Maximum 50G ports: 256

256x 100G - 32x OSFP break out into 8x - You must disable the adjacent OSFP port.

Maximum 100G ports: 256

256x 200G - 64x OSFP break out into 4x

Maximum 200G ports: 256

128x 400G - 64x OSFP break out into 2x

Maximum 400G ports: 128

64x 800G

Maximum 800G ports: 64

  • You can use a single SFP (10/25/50G) transceiver in a QSFP (100/200/400G) port with QSFP-to-SFP Adapter (QSA). Set the port speed to the SFP speed with the nv set interface <interface> link speed <speed> command. Do not configure this port as a breakout port.
  • If you break out a port, then reload the switchd service on a switch running in nonatomic ACL mode, temporary disruption to traffic occurs while the ACLs reinstall.
  • Cumulus Linux does not support port ganging.

Configure a Breakout Port

You can break out (split) a port using the following options:

  • 1x does not split the port. This is the default port setting.
  • 2x splits the port into two interfaces.
  • 4x splits the port into four interfaces.
  • 8x splits the port into eight interfaces.

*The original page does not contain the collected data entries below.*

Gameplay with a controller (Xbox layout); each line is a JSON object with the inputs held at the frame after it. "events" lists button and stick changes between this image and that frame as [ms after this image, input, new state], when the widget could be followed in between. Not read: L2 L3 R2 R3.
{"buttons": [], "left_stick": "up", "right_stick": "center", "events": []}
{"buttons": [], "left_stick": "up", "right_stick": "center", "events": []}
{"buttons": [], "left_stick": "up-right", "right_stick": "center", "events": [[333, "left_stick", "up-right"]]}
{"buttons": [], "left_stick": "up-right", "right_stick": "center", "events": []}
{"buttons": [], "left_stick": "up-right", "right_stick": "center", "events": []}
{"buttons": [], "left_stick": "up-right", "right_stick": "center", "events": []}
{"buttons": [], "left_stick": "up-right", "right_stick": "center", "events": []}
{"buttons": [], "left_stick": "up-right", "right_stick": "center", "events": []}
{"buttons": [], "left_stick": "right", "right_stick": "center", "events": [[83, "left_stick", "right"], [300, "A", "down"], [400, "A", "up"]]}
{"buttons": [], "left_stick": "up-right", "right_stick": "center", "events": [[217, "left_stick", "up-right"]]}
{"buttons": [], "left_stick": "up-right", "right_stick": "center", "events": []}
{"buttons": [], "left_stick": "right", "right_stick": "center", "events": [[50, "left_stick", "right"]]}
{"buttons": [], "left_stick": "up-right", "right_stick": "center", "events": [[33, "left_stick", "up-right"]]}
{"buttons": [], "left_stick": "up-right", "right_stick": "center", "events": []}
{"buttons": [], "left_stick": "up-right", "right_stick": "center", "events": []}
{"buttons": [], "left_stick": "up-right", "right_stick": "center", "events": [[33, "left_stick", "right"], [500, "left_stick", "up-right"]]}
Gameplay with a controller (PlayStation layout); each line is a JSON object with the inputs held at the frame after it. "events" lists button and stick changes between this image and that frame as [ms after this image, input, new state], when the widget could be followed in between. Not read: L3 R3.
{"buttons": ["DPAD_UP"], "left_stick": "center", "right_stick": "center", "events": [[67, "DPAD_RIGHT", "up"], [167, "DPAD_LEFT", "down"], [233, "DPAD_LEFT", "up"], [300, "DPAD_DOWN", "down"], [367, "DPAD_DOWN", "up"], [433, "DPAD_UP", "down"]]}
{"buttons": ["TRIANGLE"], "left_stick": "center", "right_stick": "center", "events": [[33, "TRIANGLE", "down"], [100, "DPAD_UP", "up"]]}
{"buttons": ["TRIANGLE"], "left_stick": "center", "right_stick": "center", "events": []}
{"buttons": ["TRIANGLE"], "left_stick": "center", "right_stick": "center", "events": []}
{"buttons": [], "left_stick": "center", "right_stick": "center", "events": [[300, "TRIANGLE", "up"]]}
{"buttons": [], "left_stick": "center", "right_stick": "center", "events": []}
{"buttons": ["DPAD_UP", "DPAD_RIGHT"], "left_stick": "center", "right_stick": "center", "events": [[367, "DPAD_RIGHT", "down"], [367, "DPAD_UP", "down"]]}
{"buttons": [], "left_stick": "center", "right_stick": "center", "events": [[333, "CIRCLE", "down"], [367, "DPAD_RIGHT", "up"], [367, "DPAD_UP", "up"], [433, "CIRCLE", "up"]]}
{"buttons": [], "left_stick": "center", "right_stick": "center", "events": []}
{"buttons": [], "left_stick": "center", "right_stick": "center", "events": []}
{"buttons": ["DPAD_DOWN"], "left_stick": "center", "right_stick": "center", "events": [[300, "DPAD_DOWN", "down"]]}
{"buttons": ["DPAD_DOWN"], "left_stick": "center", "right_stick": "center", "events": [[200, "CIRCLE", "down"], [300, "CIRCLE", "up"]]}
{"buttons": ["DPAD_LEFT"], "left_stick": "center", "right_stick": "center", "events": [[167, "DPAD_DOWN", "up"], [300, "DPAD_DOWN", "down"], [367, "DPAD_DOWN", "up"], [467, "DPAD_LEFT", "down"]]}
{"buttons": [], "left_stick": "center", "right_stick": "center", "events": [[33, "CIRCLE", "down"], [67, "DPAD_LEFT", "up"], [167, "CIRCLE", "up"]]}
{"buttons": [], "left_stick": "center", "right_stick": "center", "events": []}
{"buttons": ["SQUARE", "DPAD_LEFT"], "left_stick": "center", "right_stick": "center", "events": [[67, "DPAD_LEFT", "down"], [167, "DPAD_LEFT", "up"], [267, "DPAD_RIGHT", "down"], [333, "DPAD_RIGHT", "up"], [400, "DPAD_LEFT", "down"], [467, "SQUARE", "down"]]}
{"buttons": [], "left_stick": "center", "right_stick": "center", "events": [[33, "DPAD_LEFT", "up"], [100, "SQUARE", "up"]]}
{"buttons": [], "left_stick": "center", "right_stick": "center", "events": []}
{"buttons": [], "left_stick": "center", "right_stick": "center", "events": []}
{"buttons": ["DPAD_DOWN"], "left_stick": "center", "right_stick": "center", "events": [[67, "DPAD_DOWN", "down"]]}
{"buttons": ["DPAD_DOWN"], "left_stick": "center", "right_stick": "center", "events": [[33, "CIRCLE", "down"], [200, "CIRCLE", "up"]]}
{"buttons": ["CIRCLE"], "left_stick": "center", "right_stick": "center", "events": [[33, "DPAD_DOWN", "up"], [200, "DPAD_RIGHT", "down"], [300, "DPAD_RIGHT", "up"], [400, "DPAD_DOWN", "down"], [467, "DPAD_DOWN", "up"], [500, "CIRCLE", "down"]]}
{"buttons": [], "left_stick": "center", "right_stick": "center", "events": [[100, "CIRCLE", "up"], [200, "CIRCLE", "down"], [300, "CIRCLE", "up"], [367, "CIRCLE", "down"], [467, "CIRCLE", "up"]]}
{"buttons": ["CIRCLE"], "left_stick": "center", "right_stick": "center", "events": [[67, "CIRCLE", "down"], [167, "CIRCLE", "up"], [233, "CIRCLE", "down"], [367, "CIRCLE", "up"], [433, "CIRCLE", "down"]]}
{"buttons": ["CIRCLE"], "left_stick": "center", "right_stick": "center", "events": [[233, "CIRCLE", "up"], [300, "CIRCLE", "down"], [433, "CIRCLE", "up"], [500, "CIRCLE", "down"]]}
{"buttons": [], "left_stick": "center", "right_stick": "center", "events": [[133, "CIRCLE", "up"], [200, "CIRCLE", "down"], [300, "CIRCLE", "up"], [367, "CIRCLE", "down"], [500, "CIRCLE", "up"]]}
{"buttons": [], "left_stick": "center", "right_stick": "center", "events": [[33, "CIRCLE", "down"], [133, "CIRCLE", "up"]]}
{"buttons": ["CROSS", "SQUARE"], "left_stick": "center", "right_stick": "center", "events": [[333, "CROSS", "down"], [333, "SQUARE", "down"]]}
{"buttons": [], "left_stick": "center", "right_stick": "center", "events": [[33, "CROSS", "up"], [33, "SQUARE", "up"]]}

If you split a 100G port into four interfaces and auto-negotiation is on (the default setting), Cumulus Linux advertises the speed for each interface up to the maximum speed possible for a 100G port (100/4=25G). You can overide this configuration and set specific speeds for the split ports if necessary.

  • Cumulus Linux 5.4 and later uses a new format for port splitting; instead of 1=100G or 1=4x10G, you specify 1=1x or 1=4x. The new format does not support specifying a speed for breakout ports in the /etc/cumulus/ports.conf file. To set a speed, either set the link-speed parameter for each split port in the /etc/network/interfaces file or run the NVUE nv set interface <interface> link speed <speed> command.

The following example breaks out a 100G port on swp1 into four interfaces. Cumulus Linux advertises the speed for each interface up to a maximum of 25G:

cumulus@switch:~$ nv set interface swp1 link breakout 4x
cumulus@switch:~$ nv set interface swp1s0-3 link state up
cumulus@switch:~$ nv config apply

The following example splits the port into four interfaces and forces the link speed to be 10G. Cumulus disables auto-negotiation when you force set the speed.

cumulus@switch:~$ nv set interface swp1 link breakout 4x
cumulus@switch:~$ nv set interface swp1s0-3 link state up
cumulus@switch:~$ nv set interface swp1s0-3 link speed 10G

Certain switches, such as the SN2700, SN4600, and SN4600c, require that you disable the subsequent even-numbered port when you configure a breakout port for 4x or 8x. NVUE automatically disables the subsequent even-numbered port on any switch with this requirement.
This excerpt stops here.